The query sequence is truncated, until a match is found. It first tries to find a full length match (ordinary full-length dereplication), if it cannot it will truncate the query, one nucleotide at a time until it finds a match or until it is too short (i.e. at least the length of the shortest sequence in the dataset). Each time it will compare the query with all the (full-length) sequences in the database using hashing. If a truncated query sequence matches one of the database sequences it means that the database sequence is a proper prefix of the query; there are no mismatches.

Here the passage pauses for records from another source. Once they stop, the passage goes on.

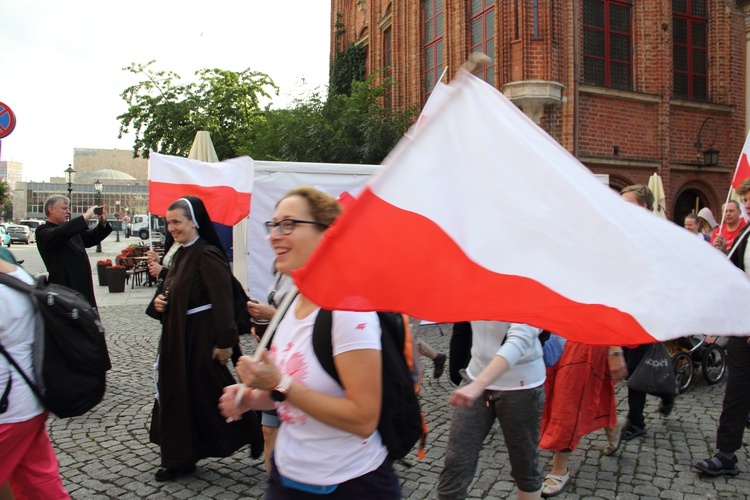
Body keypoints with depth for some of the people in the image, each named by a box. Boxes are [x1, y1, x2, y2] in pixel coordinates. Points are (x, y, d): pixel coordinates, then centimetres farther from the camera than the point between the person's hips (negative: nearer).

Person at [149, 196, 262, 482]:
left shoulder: (207, 254, -17)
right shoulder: (182, 253, 11)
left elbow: (222, 301, -20)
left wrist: (224, 342, -21)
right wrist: (161, 302, 2)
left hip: (202, 337, -9)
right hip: (178, 336, 9)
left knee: (206, 392, 3)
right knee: (177, 393, 12)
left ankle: (254, 435, 22)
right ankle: (180, 458, 24)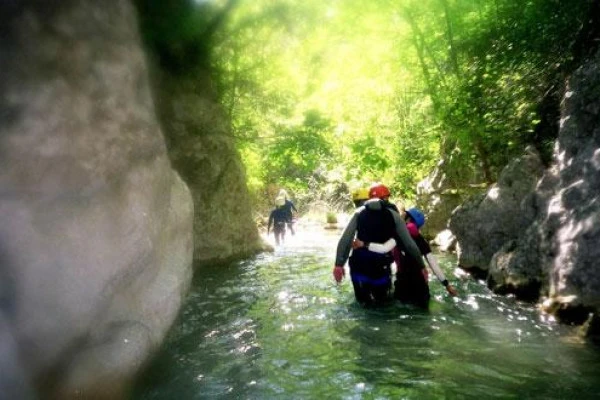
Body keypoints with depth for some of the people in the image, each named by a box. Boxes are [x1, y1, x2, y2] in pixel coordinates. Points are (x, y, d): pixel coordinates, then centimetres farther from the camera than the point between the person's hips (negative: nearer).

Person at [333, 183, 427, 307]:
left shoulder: (359, 213, 5)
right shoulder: (393, 215, 1)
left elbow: (345, 239, -3)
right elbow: (409, 244, 1)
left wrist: (339, 264, -1)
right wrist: (422, 265, 11)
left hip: (359, 265, 1)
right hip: (381, 267, -1)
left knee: (363, 300, 20)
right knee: (381, 300, 21)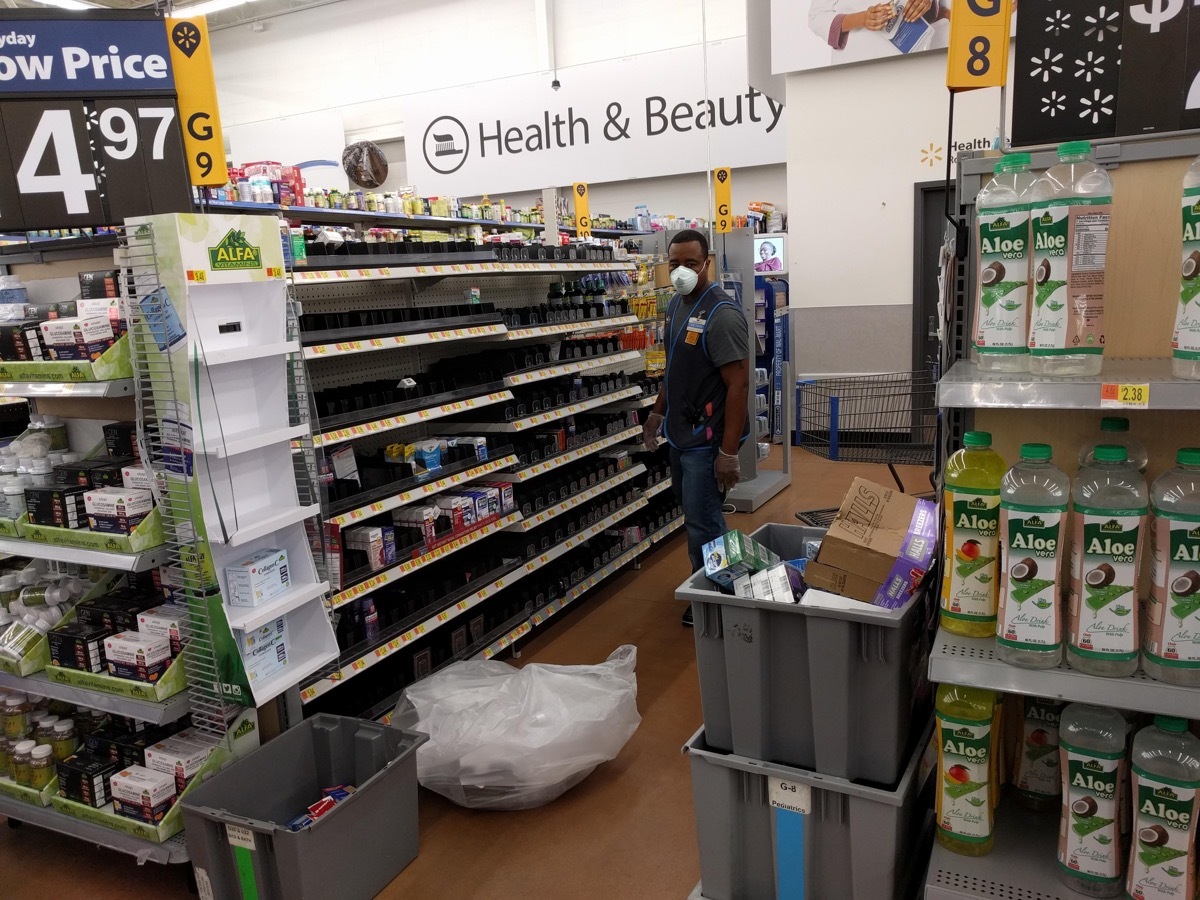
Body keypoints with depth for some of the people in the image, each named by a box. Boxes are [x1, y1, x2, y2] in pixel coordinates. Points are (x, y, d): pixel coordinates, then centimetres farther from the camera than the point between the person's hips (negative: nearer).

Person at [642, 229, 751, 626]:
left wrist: (729, 452, -23)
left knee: (702, 525, 1)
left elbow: (738, 385, -21)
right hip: (680, 433, 8)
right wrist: (657, 413, 21)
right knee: (696, 515, 19)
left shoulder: (723, 314, -19)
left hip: (707, 439, -8)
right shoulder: (676, 304, 8)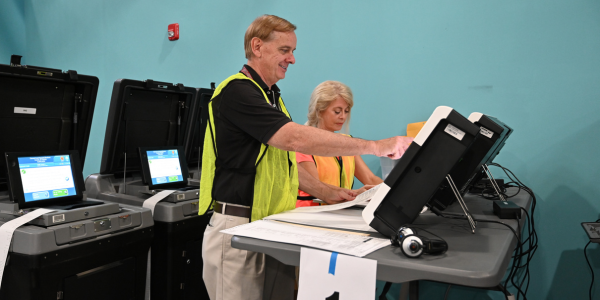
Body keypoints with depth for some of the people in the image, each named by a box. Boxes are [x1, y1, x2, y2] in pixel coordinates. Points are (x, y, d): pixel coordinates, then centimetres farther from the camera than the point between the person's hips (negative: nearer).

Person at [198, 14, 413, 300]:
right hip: (239, 227, -8)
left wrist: (326, 194, 7)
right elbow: (295, 138, -27)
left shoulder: (272, 96, 16)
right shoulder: (237, 91, -15)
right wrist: (375, 146, -24)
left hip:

It is important to notice the following:

  • all sequences in the database are full-length sequences (no prefixes)
  • the query sequence is truncated, one nucleotide at a time, but just for use as a query against the database
  • the full length query is always inserted into the database
  • any matching sequence in the database (equal to a prefix of the query) is removed from the database
  • the data structure with cluster information is updated based on the matching sequences, it keeps track of the full-length or prefix replicates of each database sequence
  • the database is initially empty
  • the input sequences are sorted by length, used as queries, starting with the shortest

Here is a short example with the succession of logical operations:

input = ACGT and ACGTA (2 sequences)

- hash table is empty,
- continue with the next input sequence,
- ACGT is defined as the minimum_length,
- ACGT is looked for in the hash table,
- no hit,
- is len(ACGT) > minimum_length ? no,
- add ACGT to the hash table,
- continue with the next input sequence,
- ACGTA is looked for in the hash table,
- no hit,
- is len(ACGTA) > minimum_length ? yes,
- truncate ACGTA by one nucleotide,
- ACGT is looked for in the hash table,
- hit,
- add ACGTA to the hash table,
- remove ACGT from the hash table

Proceeding as such guarantees that a sequence is always merged with the closest possible longer sequence.